Critics of the GOP vote say the party caved in to pressure from the Republican National Committee and the U.S. Chamber of Commerce. The chamber argued that the bill would “silence free speech” and intimidate donors.
Transparency groups say such rationale doesn’t square with the reasons given by the five U.S. Supreme Court justices who loosened campaign finance laws by removing spending limits for corporations, unions and other groups.
Justice Anthony Kennedy wrote in the majority opinion for “Citizens United” that disclosure permitted citizens to judge the speech — or campaign spending — by corporate entities.
Romney nabs ex-Maine lawmaker
The campaign for Republican presidential hopeful Mitt Romney announced Tuesday that a former Maine lawmaker will lead the staff for Romney’s eventual running mate.
Randy Bumps, who served three terms in the Maine House of Representatives, will become the vice presidential candidate’s director of operations.
Bumps, who represented District 106 — China — between 1997 and 2002, formerly worked as the political director for the National Republican Senatorial Committee.
Bumps also served as the regional political director of the Republican National Committee and the Maine director for the George W. Bush re-election campaign.
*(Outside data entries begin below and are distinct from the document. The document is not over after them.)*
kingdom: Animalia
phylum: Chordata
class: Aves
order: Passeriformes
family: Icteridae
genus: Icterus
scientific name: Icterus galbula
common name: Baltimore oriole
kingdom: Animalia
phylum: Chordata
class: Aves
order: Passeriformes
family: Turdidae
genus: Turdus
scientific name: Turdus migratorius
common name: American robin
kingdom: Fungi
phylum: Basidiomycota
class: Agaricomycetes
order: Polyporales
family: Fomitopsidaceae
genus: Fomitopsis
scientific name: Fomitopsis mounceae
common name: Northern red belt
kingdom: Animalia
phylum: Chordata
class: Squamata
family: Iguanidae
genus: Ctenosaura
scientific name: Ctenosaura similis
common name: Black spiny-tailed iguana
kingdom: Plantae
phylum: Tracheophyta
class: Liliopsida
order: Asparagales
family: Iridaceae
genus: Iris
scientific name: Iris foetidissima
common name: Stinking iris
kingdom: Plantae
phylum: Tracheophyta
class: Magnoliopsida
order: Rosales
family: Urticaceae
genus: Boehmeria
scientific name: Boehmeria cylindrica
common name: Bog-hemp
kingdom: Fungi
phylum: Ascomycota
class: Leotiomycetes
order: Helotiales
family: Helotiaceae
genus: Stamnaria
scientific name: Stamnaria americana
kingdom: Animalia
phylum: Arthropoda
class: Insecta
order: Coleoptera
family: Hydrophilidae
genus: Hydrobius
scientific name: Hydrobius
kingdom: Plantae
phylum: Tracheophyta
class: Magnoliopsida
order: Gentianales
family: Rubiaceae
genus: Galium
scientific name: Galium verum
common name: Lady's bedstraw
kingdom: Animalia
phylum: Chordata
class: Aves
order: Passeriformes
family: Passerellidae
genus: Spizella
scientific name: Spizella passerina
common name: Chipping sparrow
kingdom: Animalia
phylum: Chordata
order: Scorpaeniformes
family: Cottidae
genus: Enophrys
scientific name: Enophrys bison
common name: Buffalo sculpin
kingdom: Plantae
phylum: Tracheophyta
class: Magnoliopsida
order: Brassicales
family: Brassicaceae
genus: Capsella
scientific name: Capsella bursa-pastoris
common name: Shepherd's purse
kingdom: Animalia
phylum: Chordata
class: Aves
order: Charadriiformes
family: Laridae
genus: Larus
He was the Maine Republican Party chairman in 2005, as well as a staffer for Collins and former Republican U.S. Sen. William Cohen.
Bumps was identified in 1999 as a potential rising star in the Maine GOP. A quick library search shows that he supported a Republican initiative to require a two-thirds vote by the Legislature to pass any bill that would lead to a tax increase and other tax-related measures.
Bumps, who ran his legislative campaigns on a platform of decreasing Maine’s regulatory and tax burden, in 1999 complimented King after his first term in the Blaine House. Bumps said King took a strong stand for attracting businesses to the state.
King hits the road
King is about to roll out the heavy artillery: his Harley-Davidson motorcycle.
The 68-year-old former governor and a “gang” of his supporters will begin a 600-mile motorcycle tour of the state Monday. King will start in Fort Kent and end the ride in Kittery on Thursday.
Maine voters are familiar with the biker King, who rode in public charity events and showed off his wheels at the Blaine House as governor in the 1990s.
Spokeswoman Crystal Canney said it’s a good way to get out, away from the cellphones and meet voters in small towns.
The Harley also is a heck of a campaign prop, especially judging by how often King’s bike gets mentioned in the national media these days.